▸ **EXCERPTED PASSAGE**
Start of Block

(The following is an editorial. The opinions discussed are solely those of its author, and do not necessarily reflect those of the family, law enforcement, or any other person, organization or entity).
(VNO) — Here we go again.
Another anniversary, another article, and another set of tips.
Another round of reporting them to law enforcement, only for the leads to be ignored.
And yet another year where the Smolinski family fights to be heard, fights to find Billy, and fights to prosecute those responsible for his presumed death.
If you are unfamiliar with the case of missing William “Billy” Smolinski, Jr., feel free to get caught up in one of the sixteen articles our team has written over the past four years. There were a few other pieces when I worked for Missing Persons News, as well as two radio interviews, a video, and one very aggressive petition aimed at overturning one of the most idiotic verdicts to ever hit the missing persons’ arena.
No, seriously. It was ridiculous. This family was sued for hanging missing persons’ flyers on public property because it made a certain someone “uncomfortable”. Whatever.
In the meantime, here’s the meat & potatoes of Billy Smolinski’s case:
Thirty-one-year-old William “Billy” Smolinski, Jr., vanished on August 24, 2004, from Waterbury, Connecticut, just days after a break-up with his then-girlfriend. For more than a decade, his family has been fighting to find out what happened to him, while encountering road blocks, a lawsuit, arrest, and false leads regarding Billy’s whereabouts. A man named Chad Hanson spent two years in jail, after leading police on a series of wild goose chases: wasting tax-payer dollars, the time and energy of law enforcement, and raising – and dashing – the hopes of a family whose only objective is to find their missing loved one.

End of Block

▸ **EXCERPTED DATA**
Start of Block

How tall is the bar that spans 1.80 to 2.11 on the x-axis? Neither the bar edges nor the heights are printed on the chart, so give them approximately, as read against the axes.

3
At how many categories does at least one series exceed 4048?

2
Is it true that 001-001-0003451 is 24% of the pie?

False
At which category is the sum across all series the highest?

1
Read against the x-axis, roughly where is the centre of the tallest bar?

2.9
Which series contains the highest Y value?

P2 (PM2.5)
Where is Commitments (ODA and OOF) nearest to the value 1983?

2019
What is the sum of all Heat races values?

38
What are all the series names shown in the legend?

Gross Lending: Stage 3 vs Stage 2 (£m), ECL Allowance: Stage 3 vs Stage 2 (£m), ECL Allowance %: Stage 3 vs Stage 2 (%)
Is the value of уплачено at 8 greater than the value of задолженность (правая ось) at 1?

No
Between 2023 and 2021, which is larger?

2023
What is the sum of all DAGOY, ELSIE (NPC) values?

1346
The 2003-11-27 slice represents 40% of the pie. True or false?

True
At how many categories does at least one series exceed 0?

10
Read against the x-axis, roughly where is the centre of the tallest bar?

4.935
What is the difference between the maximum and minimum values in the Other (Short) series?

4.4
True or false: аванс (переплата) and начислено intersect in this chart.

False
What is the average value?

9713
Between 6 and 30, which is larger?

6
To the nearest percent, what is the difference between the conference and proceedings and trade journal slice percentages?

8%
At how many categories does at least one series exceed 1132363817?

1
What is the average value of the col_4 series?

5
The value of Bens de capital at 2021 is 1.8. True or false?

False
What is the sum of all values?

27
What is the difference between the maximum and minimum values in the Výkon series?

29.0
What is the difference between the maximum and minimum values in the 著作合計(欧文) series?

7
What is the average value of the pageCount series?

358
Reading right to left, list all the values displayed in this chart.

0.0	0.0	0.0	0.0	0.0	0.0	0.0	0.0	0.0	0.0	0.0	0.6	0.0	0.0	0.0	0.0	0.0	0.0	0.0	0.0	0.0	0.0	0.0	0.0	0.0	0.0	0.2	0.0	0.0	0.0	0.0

End of Block

▸ **REQUIRED WORK**
Reproduce the part of the Smolinski editorial starting with "(The following is" and going on through "set of tips.". The records stand apart from the Smolinski editorial.

▸ **RESULT OF THIS EXERCISE**
(The following is an editorial. The opinions discussed are solely those of its author, and do not necessarily reflect those of the family, law enforcement, or any other person, organization or entity).
(VNO) — Here we go again.
Another anniversary, another article, and another set of tips.